◆ WHAT IS BEING ASKED: Would you give the number of lines below in which the string "申請表件" appears? Nothing else is needed.

===== SUPPLIED MATERIAL =====

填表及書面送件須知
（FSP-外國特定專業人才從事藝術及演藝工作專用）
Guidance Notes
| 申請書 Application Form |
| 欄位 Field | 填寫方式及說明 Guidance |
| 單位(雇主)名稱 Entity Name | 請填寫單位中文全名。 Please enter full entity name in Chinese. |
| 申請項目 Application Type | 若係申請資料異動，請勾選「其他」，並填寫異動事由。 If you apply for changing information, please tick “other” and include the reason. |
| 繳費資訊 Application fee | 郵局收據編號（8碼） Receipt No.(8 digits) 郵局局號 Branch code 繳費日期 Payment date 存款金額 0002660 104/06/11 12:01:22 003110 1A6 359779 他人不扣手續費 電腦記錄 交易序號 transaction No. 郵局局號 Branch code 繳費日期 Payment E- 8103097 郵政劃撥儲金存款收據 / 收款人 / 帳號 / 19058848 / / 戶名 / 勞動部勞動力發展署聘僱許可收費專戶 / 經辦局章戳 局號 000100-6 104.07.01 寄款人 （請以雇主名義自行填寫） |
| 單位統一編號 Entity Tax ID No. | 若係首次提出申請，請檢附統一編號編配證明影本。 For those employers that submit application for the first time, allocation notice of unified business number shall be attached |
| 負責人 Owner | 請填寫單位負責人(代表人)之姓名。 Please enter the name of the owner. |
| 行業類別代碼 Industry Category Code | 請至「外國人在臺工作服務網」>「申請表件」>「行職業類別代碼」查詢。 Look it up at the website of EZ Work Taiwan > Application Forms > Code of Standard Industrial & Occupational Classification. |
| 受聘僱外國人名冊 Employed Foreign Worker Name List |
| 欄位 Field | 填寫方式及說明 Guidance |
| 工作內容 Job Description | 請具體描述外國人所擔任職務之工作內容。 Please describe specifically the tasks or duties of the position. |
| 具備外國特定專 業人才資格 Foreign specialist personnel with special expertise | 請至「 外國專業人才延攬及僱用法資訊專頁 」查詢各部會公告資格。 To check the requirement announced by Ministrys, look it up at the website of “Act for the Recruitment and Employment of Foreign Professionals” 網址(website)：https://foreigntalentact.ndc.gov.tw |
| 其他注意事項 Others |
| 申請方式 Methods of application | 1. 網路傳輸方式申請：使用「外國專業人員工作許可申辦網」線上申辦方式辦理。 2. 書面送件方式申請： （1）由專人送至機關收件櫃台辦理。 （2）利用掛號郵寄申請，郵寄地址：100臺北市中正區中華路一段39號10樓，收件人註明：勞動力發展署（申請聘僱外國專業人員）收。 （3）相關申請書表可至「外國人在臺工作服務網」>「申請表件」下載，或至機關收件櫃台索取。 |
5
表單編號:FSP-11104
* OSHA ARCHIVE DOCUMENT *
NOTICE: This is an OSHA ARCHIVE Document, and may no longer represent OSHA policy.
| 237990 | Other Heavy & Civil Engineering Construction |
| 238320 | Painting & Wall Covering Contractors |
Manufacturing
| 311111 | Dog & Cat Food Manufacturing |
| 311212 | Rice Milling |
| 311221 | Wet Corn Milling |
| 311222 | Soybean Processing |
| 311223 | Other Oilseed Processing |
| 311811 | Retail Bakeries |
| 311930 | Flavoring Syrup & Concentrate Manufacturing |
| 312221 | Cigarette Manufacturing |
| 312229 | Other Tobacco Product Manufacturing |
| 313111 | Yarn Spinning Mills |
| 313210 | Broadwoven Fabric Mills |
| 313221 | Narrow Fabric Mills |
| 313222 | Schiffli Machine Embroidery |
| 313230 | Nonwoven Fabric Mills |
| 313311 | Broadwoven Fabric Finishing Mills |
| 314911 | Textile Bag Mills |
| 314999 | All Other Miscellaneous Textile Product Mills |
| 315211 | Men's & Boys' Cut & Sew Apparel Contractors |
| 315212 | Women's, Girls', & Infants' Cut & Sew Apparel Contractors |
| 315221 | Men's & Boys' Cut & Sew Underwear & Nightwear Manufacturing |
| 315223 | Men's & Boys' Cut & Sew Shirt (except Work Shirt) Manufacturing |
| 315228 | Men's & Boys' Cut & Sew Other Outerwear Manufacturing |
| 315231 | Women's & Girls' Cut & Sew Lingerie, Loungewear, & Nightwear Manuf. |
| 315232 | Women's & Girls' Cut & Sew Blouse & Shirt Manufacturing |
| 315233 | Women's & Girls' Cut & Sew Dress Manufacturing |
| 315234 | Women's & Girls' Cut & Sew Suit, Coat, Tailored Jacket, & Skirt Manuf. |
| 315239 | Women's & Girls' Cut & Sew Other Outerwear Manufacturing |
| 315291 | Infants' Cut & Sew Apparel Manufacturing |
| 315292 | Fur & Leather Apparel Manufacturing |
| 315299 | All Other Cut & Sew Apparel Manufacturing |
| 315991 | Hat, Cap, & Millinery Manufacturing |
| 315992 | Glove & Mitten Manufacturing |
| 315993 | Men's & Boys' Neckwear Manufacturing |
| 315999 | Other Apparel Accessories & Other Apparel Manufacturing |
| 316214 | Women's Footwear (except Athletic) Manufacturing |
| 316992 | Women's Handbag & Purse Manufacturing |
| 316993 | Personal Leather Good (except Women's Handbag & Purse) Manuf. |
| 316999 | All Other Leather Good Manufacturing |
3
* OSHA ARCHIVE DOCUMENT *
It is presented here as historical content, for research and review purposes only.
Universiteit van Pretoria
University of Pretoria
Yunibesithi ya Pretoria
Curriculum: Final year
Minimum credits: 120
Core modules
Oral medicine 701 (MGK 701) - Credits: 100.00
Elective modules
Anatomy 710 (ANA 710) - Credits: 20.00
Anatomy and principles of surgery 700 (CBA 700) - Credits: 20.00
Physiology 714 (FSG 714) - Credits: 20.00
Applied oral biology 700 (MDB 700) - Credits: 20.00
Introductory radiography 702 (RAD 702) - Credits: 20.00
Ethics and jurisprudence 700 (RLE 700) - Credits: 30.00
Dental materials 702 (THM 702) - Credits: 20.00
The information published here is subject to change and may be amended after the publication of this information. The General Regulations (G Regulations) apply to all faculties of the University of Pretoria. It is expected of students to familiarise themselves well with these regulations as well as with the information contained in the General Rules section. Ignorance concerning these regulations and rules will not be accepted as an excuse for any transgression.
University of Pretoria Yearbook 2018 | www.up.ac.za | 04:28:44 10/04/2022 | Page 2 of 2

=====

◆ RESULT OF THIS TASK: 2